Eine Reisegepäcksversicherung soll das eigene Reisegepäck gegen Diebstahl und Beschädigung schützen. Allerdings kommt es hier immer wieder zu Grenzfällen, wer im Schadensfall überhaupt leisten muss. Bei einem Diebstahl des Gepäcks aus dem Aufbewahrungsraum im Hotel kommt vielleicht die Haftpflichtversicherung des Hotels zum Tragen. Wird das Gepäck beim Transport beschädigt (Flugzeug, Bahn, etc.), dann muss man seine Ansprüche eventuell an das Transportunternehmen stellen. Daher sollte man auch hier genau abwägen, ob sich der Abschluss einer solchen Versicherung empfiehlt.

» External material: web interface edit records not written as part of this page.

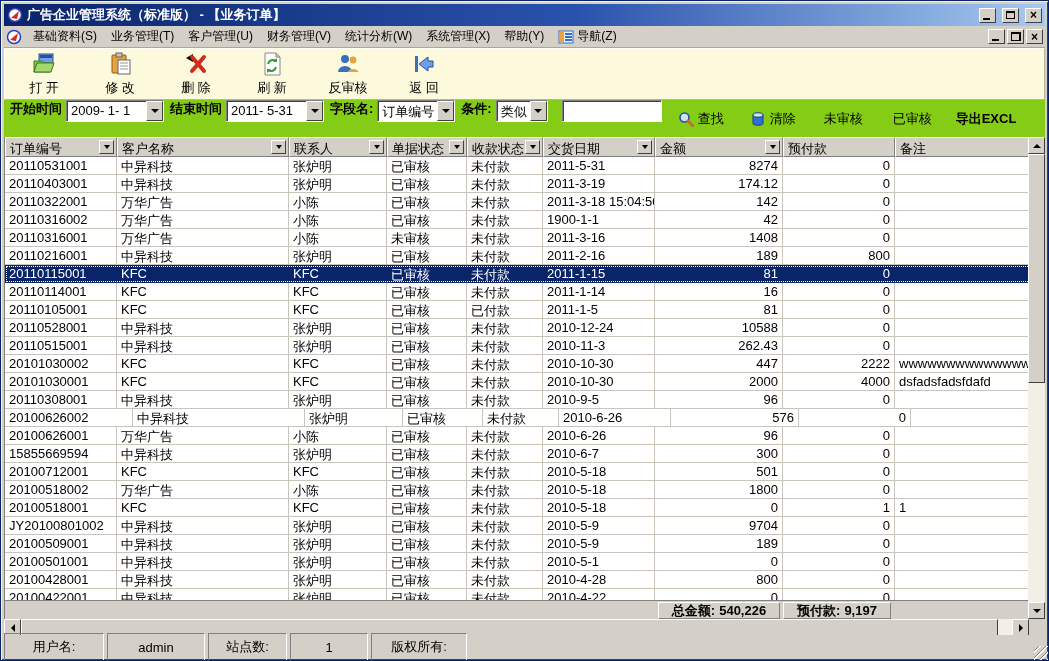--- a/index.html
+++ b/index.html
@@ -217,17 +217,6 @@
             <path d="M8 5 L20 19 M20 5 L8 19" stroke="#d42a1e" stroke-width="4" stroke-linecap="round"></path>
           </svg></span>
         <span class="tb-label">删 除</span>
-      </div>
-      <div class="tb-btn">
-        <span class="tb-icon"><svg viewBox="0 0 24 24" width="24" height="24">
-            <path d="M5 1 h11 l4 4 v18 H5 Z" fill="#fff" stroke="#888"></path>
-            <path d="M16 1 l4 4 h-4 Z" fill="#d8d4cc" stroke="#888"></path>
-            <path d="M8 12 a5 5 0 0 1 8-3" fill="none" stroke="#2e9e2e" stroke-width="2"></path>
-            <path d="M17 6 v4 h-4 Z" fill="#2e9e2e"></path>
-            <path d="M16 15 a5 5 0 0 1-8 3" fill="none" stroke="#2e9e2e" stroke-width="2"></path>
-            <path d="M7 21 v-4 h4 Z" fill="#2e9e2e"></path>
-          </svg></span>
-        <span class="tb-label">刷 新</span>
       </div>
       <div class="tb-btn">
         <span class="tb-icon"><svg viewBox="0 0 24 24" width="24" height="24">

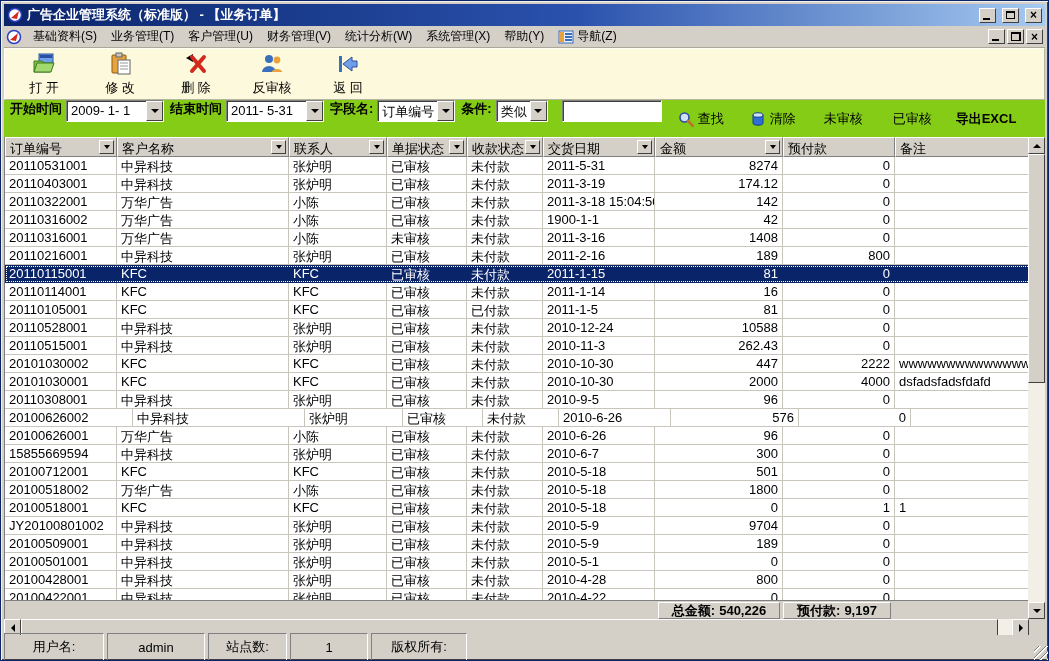--- a/index.html
+++ b/index.html
@@ -52,7 +52,7 @@
   
   .filterbar{
     position:absolute;left:3px;top:99px;right:3px;height:37px;
-    background:#84cc16;display:flex;padding:0 6px;
+    background:#c4b5fd;display:flex;align-items:center;padding:0 6px;
   }
   .flabel{font-weight:bold;font-size:13px;white-space:nowrap;}
   .combo{

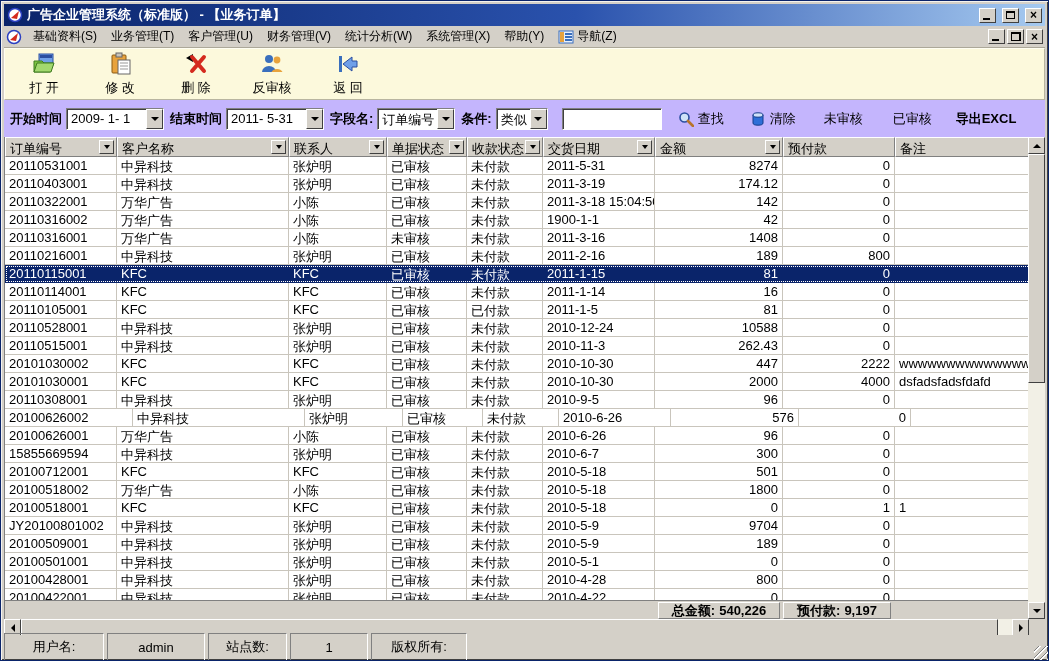--- a/index.html
+++ b/index.html
@@ -560,7 +560,7 @@
           <div class="gcell" style="width: 98px;">张炉明</div>
           <div class="gcell" style="width: 80px;">已审核</div>
           <div class="gcell" style="width: 76px;">未付款</div>
-          <div class="gcell" style="width: 112px;">2010-5-1</div>
+          <div class="gcell" style="width: 112px; margin-left: 32px;">2010-5-1</div>
           <div class="gcell num" style="width: 128px;">0</div>
           <div class="gcell num" style="width: 112px;">0</div>
           <div class="gcell" style="width: 138px;"></div>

Alles in allem kann man sagen, dass es im Bereich Reiseversicherungen solche gibt, die Sinn machen und eben jene, die man besser vergessen sollte. In jedem Fall sollte man sich aber vor Abschluss erst einmal mit seinen persönlichen Verhältnissen vertraut machen. So manche Reiseversicherung ist bereits in anderen Produkten enthalten, ohne dass man diese erst noch abschließen müsste. Sehr oft ist dies bei Kreditkarten der Fall und auch die großen Automobilclubs bieten im Rahmen der Mitgliedschaft solche Reiseversicherungspakete an.